Se você se identifica com essa cena, saiba que não está sozinho. Sentir culpa ao descansar tornou-se um dos sintomas mais comuns de uma sociedade que transformou a produtividade em régua de valor pessoal. Aprender a produzir é fácil. Somos treinados para isso desde a infância. O difícil, para a maioria dos adultos hoje, é aprender a parar sem sentir que está fracassando.
O problema é que, quando o descanso gera culpa, ele deixa de ser reparador. Você não está realmente descansando; está apenas pausando o corpo enquanto a mente continua correndo uma maratona de autocobrança.
Psicologicamente, essa culpa costuma esconder duas coisas importantes. Primeiro, a crença de que o seu valor depende do quanto você entrega. Se você não está produzindo, sente que não tem utilidade. Segundo, o medo do silêncio. Quando paramos, o barulho externo cessa e somos obrigados a entrar em contato com o que está acontecendo do lado de dentro: nossas angústias, nossos medos e, principalmente, o nosso nível real de exaustão.
Como começar a quebrar esse ciclo na prática?
Primeiro, é preciso desvincular o descanso da ideia de "prêmio". Você não precisa merecer o descanso após chegar à exaustão extrema. Descanso é uma necessidade biológica e emocional básica, assim como comer e dormir.
Segundo, crie rituais de transição. O cérebro que passou a semana inteira em estado de alerta não consegue desligar simplesmente porque é sábado. Ajude o seu corpo a entender que o momento mudou. Troque de roupa, desligue as notificações do celular, tome um banho quente, mude a iluminação da casa.

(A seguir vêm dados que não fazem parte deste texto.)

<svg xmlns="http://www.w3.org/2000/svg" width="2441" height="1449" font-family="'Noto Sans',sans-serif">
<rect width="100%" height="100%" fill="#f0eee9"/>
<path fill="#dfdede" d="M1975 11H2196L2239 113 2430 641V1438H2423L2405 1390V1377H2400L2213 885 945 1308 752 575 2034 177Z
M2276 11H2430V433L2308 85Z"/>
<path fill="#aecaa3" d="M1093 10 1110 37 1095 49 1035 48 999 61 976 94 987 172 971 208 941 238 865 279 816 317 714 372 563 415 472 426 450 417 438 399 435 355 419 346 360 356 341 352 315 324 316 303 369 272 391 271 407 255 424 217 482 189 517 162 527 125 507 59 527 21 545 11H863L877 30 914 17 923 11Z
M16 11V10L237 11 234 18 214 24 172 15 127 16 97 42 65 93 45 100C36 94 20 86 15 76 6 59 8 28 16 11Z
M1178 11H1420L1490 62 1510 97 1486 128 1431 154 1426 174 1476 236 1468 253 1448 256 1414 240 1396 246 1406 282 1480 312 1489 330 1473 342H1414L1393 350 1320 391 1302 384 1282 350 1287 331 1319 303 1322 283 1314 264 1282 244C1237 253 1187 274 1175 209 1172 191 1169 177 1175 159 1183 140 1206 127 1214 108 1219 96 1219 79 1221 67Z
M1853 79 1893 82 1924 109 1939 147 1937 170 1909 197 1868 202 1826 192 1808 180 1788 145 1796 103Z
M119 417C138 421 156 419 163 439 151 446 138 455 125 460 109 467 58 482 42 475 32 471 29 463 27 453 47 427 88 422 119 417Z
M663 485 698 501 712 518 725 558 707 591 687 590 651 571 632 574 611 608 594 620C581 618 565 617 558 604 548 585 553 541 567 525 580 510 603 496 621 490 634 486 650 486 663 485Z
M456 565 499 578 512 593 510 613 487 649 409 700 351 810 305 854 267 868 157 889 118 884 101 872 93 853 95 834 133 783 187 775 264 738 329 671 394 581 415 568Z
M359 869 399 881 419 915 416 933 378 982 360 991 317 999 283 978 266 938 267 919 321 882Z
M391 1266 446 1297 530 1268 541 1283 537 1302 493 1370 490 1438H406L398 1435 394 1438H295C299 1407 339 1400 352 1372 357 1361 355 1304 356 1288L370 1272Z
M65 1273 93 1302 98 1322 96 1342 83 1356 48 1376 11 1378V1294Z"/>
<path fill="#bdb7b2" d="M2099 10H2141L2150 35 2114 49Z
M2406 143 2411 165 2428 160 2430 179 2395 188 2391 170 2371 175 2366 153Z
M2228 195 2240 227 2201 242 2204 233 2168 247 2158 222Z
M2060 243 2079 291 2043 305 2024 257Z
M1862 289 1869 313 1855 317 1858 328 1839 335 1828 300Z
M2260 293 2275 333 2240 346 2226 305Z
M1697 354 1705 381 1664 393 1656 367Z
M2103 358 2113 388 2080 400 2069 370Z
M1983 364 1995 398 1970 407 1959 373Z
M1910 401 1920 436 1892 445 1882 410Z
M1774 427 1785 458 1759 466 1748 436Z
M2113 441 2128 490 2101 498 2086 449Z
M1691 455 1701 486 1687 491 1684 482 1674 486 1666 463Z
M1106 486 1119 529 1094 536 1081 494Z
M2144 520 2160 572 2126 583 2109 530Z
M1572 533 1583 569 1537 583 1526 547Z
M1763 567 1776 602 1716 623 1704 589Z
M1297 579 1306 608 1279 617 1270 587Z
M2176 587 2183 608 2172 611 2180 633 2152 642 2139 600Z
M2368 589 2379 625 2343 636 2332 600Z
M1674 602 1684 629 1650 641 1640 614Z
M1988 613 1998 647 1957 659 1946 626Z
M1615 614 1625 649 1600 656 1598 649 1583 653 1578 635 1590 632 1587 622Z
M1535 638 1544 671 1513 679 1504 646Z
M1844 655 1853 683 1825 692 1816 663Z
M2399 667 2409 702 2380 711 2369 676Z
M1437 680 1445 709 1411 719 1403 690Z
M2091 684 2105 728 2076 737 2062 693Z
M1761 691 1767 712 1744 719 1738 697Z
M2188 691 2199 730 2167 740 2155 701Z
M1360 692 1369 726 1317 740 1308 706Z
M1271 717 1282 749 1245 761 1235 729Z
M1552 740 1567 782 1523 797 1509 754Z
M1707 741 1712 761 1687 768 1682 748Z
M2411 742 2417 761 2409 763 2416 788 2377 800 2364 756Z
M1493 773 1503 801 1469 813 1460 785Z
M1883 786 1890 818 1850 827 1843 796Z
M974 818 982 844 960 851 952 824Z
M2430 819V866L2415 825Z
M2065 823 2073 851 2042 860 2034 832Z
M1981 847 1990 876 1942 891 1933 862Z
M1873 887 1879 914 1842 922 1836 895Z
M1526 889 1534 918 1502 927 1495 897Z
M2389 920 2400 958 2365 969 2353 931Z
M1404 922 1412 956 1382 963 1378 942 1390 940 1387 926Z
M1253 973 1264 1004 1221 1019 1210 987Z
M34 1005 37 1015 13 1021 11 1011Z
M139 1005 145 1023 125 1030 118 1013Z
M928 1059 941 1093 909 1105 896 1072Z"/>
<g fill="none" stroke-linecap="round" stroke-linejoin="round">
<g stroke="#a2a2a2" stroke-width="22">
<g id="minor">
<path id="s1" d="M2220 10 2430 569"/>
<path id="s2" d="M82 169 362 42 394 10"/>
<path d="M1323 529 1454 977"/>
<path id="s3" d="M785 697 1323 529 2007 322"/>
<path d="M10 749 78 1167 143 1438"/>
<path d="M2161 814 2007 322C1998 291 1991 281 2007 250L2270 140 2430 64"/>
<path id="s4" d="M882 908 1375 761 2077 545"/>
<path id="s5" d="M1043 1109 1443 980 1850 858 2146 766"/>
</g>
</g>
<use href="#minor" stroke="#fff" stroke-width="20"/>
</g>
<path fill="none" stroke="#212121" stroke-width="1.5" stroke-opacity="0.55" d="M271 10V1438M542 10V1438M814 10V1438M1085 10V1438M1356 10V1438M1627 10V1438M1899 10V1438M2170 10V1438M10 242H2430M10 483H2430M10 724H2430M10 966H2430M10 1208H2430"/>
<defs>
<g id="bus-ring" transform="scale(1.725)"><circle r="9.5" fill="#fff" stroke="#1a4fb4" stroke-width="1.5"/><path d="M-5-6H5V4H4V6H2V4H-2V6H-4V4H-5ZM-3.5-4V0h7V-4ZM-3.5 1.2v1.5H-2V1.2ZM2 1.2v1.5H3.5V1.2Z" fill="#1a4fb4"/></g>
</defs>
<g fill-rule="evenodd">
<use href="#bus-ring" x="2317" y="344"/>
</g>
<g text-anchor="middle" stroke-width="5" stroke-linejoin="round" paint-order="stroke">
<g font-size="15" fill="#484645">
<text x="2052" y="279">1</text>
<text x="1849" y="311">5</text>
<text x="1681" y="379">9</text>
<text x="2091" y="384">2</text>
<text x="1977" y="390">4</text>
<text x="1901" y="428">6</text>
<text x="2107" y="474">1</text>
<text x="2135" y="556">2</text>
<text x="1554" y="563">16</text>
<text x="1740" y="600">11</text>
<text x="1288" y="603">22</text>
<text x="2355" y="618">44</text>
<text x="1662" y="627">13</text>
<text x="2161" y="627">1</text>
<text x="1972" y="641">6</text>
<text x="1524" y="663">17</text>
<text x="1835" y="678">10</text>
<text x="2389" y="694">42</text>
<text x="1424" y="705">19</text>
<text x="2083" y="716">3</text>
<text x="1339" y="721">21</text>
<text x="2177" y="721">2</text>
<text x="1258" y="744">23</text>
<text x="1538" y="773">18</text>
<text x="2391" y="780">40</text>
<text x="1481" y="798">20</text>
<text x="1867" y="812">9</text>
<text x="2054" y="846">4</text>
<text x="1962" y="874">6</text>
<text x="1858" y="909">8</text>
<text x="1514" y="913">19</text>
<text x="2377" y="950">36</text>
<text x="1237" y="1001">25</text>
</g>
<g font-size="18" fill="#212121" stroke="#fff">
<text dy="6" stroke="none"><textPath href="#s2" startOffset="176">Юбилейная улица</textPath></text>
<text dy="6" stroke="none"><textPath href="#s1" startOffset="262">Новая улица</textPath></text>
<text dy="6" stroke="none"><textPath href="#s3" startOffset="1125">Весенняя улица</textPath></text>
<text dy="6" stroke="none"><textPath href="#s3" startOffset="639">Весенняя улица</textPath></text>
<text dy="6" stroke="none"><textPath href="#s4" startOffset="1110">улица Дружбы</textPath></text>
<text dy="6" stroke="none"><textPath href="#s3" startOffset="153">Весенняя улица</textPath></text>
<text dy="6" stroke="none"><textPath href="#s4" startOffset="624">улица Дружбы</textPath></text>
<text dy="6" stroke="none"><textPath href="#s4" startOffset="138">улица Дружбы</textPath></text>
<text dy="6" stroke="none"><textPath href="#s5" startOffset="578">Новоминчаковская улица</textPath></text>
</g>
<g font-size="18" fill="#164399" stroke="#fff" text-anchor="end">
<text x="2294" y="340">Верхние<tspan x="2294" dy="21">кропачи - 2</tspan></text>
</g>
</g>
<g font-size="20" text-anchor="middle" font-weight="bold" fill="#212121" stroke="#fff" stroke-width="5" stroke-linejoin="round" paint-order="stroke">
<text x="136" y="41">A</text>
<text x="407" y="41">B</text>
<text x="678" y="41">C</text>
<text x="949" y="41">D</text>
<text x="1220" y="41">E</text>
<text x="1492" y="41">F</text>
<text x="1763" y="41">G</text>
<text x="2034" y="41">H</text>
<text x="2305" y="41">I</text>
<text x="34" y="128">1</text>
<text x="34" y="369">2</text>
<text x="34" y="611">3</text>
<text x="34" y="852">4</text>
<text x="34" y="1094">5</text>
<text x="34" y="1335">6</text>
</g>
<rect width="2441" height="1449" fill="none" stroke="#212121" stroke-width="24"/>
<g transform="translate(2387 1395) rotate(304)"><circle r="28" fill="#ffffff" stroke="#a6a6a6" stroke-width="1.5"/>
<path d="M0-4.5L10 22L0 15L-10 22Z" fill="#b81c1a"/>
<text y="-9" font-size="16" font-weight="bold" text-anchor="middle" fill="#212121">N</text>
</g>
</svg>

Terceiro, tolere o desconforto inicial do ócio. Nos primeiros momentos de pausa, a ansiedade vai aparecer. É natural. Não fuja dela preenchendo o vazio com telas ou pequenas tarefas domésticas. Respire, reconheça a culpa e diga a si mesmo: "Eu tenho permissão para estar aqui, sem fazer nada".
Aos poucos, o corpo entende que é seguro abaixar a guarda.
O que não encontra espaço para ser sentido costuma aparecer em forma de excesso.